── Data provided ──
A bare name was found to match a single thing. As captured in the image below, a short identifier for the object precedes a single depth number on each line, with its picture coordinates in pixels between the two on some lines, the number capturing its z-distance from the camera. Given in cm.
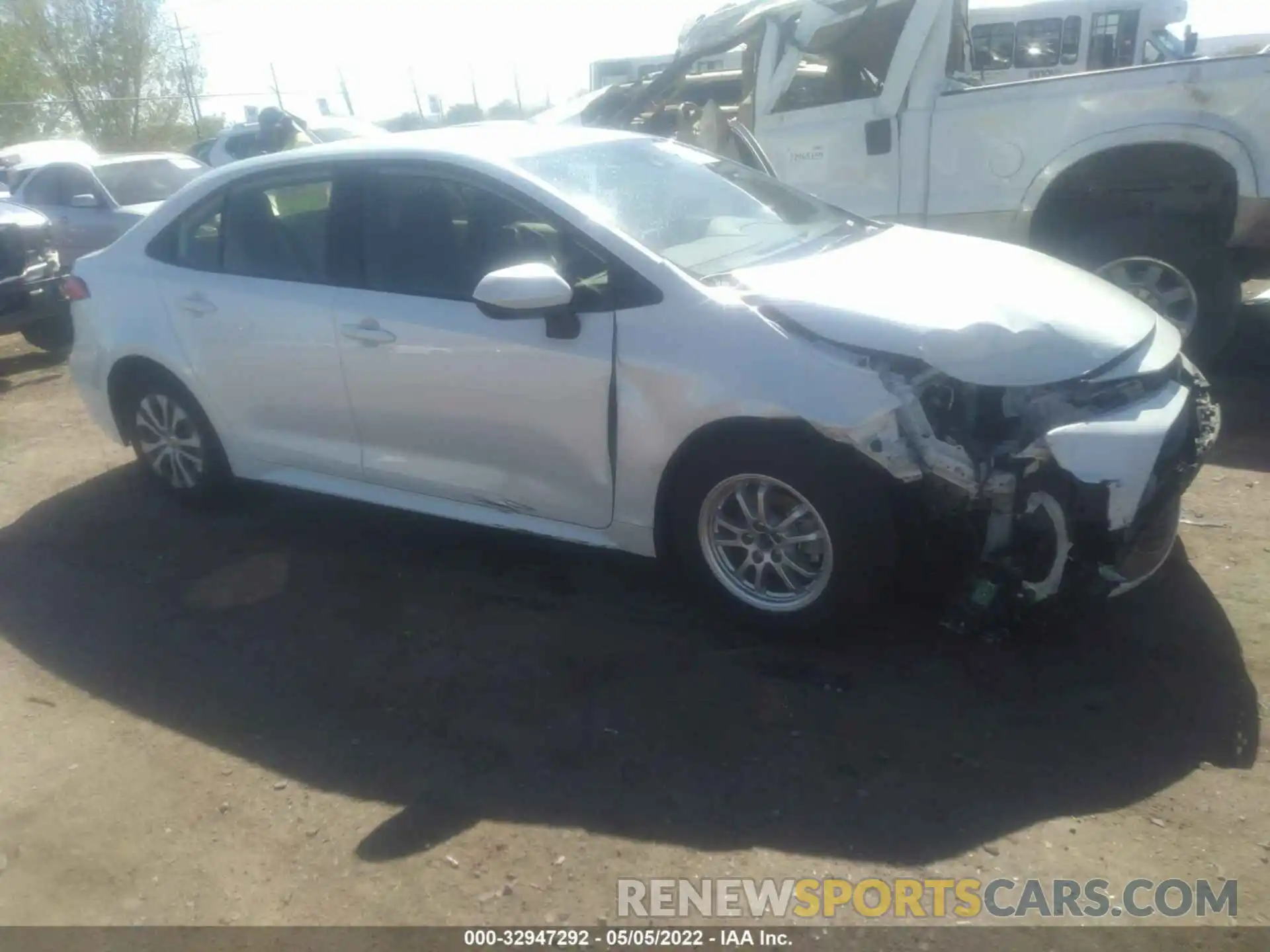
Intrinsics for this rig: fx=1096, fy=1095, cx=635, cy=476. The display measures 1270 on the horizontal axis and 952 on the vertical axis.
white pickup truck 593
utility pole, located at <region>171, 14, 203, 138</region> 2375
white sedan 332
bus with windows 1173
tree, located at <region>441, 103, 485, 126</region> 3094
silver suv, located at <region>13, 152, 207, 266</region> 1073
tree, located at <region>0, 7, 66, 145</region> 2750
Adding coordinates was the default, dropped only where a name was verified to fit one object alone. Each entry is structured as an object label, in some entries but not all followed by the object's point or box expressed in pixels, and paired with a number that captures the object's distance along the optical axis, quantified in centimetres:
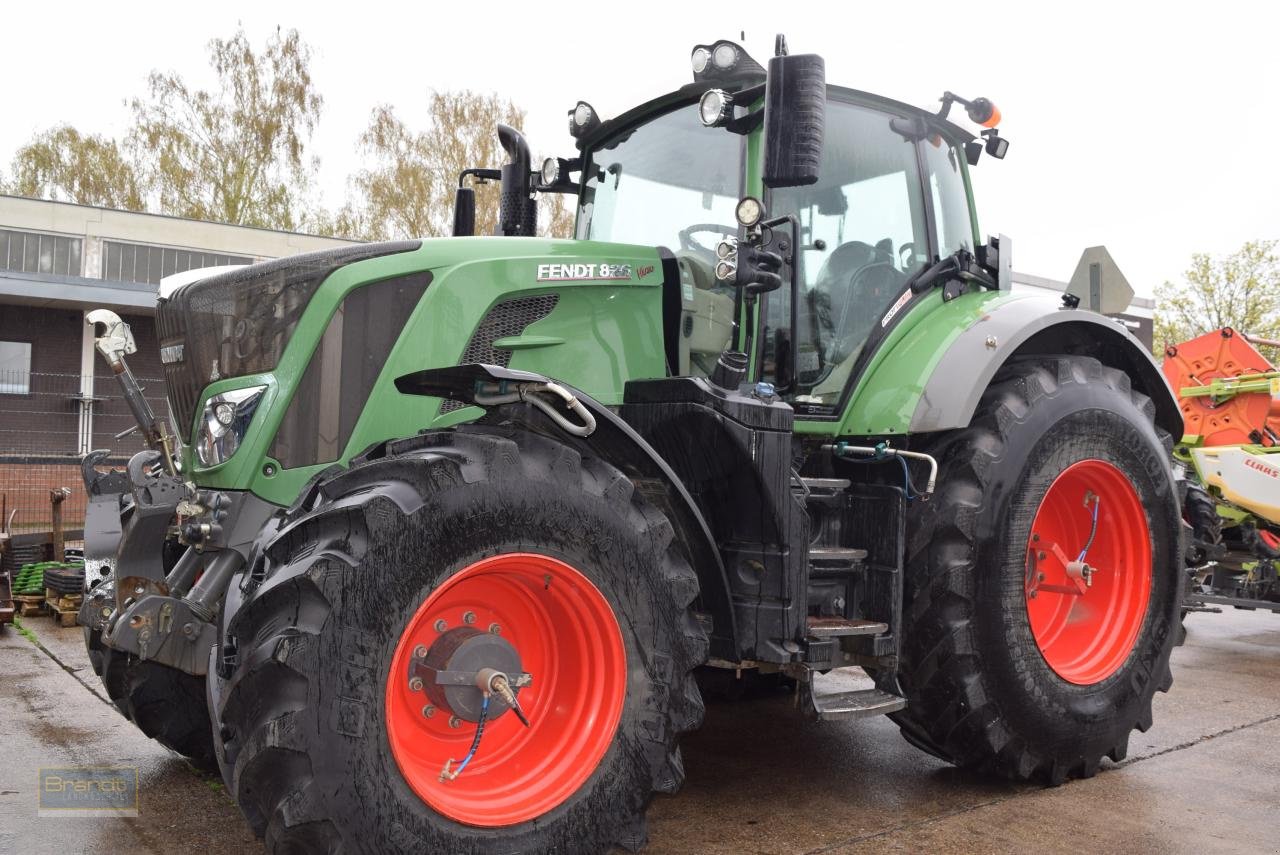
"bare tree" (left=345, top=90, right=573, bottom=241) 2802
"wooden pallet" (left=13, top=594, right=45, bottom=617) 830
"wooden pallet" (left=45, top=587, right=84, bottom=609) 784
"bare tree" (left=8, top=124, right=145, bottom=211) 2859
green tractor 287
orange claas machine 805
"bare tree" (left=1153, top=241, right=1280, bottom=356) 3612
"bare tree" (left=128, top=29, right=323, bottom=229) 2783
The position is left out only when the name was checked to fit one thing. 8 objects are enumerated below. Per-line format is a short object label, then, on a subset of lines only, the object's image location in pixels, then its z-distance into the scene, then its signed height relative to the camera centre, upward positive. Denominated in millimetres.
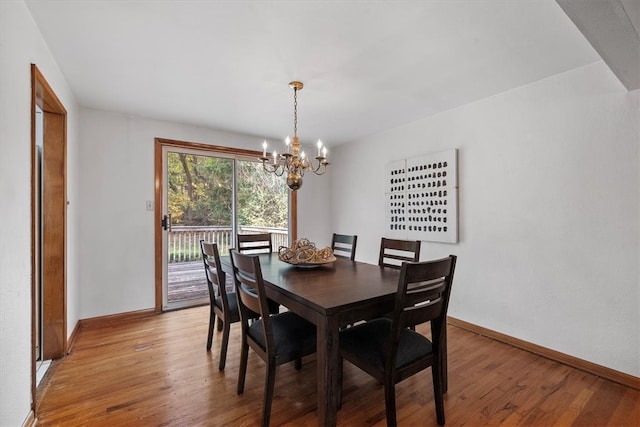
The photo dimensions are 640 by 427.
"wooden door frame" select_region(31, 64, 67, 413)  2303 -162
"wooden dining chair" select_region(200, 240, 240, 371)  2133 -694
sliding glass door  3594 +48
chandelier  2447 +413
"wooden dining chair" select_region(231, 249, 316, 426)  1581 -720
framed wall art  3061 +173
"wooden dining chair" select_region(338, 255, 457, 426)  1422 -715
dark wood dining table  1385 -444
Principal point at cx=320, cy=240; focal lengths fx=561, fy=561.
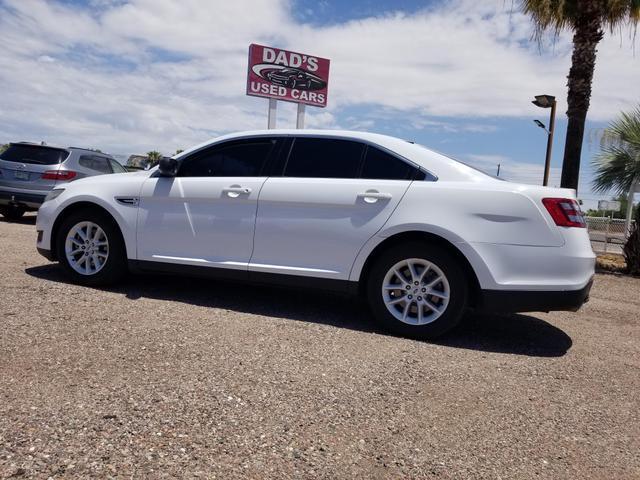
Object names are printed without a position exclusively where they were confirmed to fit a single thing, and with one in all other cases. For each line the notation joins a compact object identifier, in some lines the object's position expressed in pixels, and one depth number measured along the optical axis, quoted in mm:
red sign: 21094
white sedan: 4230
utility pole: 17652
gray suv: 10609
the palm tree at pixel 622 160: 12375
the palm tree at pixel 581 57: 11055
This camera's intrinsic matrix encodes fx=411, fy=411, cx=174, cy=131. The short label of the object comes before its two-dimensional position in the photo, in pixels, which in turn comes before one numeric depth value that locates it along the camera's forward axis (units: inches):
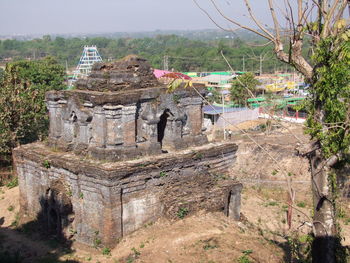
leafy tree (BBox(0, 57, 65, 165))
───
(Brief) Lines above with "bare" in them are the ones to copy.

(Output of the task)
A bare name was found to match a single thing. As captured in the image below, a short identifier for the object precedes a single depth number on each line, with its picture coordinates in pixels between the two on some lines, the number capturing its z-distance from the camera. Given in cm.
"bare tree" (left=345, top=90, right=573, bottom=241) 2802
"bare tree" (left=8, top=124, right=145, bottom=211) 2859
"bare tree" (left=1153, top=241, right=1280, bottom=356) 3612
"bare tree" (left=128, top=29, right=323, bottom=229) 2783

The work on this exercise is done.